San Diego

PG&E Makes Apparent Policy Change for Fire Season

A PG&E executive signaled Friday an apparent about-face in the company’s stance on reclosers – automated devices that other utilities have long disabled to limit fire danger but PG&E left on for most lines before last October’s North Bay firestorm.

“We continue to evolve our policies and practices with regard to reclosers,” PG&E’s electrical operations executive Patrick Hogan told a committee of legislators meeting in Santa Rosa Friday to examine what happened in the recent firestorms.

NBC Bay Area first told you about the possible role of those devices in the North Bay firestorm.

They automatically send three jolts of energy after a fault occurs on a line.

If the malfunction is only temporary, as is most common, service is quickly restored without having to send a repair crew.

But if a line is severed in high wind, reclosers send sparks flying from the downed line onto nearby grass and trees. Southern California utilities have long disabled their recloser devices in fire season because of the danger they pose.

Recloser technology has been tied to a major fire in San Diego back in 2007 and a massive wildfire in Australia two years later.

Regulators recently found San Diego Gas and Electric was negligent for leaving reclosers on before the Witch fire in 2007, despite knowing about the inherent danger since 2001.

Before the October wildfire, PG&E opted to shut down just 38 of its reclosers as part of a pilot project limited to the worst wildfire-prone areas, its officials have said. That included just three in the hardest hit fire areas of Napa and Sonoma.

But in December, the utility disabled 4,000 reclosers across its service territory, Hogan said on Friday.

State Sen. Jerry Hill said he was surprised to learn about PG&E’s shift in policy. He said the change suggests the utility mishandled its North Bay response, given that it was well aware of the extreme winds and fire danger days in advance.

“They limited the deactivation of their reclosers to a small number in October,” Hill said in an interview after the hearing, “when they had the capability of doing that to 4,000. Why didn’t do the 4,000 in October, that’s a question we have to ask them.”

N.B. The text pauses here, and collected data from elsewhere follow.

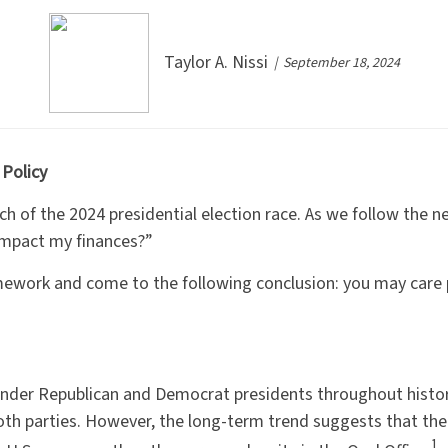
Taylor A. Nissi
September 18, 2024
 Policy
etch of the 2024 presidential election race. As we follow th
mpact my finances?”
mework and come to the following conclusion: you may care 
nder Republican and Democrat presidents throughout histor
both parties. However, the long-term trend suggests that t
1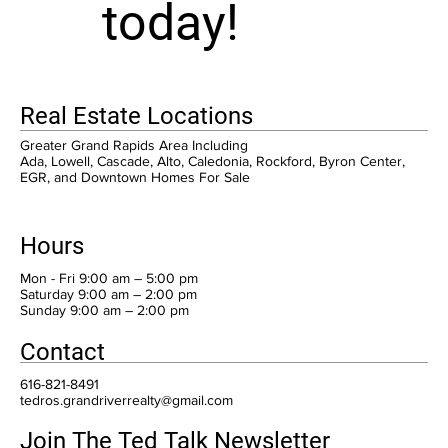
today!
Real Estate Locations
Greater Grand Rapids Area Including
Ada, Lowell, Cascade, Alto, Caledonia, Rockford, Byron Center,
EGR, and Downtown Homes For Sale
Hours
Mon - Fri 9:00 am – 5:00 pm
Saturday 9:00 am – 2:00 pm
​Sunday 9:00 am – 2:00 pm
Contact
616-821-8491
tedros.grandriverrealty@gmail.com
Join The Ted Talk Newsletter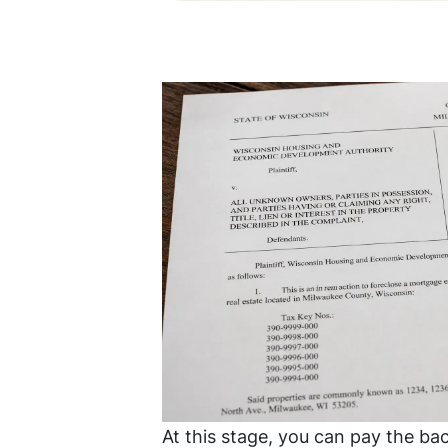
At this stage, you can pay the bac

Hogan testified the limited pilot project was simply an effort to gauge the impact of recloser shutdown. He repeatedly asserted that not all utility territories are alike, an apparent effort to distinguish PG&E from the two Southern California utilities.

Also at the hearing in Santa Rosa, Public Utilities Commission President Michael Picker admitted that the state regulatory agency was “caught flatfooted” by the unprecedented winds in October. Even now, he said, the CPUC remains ill-staffed and ill-equipped to assure safety given what has become a year round fire threat.

“With more and frequent fires, perfect safety is going to be really hard for us to reach,” Picker said. “That’s why I’m personally very fearful.”

At the start of the hearing, Cal Fire director Ken Pimlott set the tone by saying that everyone has to cooperate in the face of the unprecedented fire danger from climate change.

“We have a lot of work to do to reduce this risk.”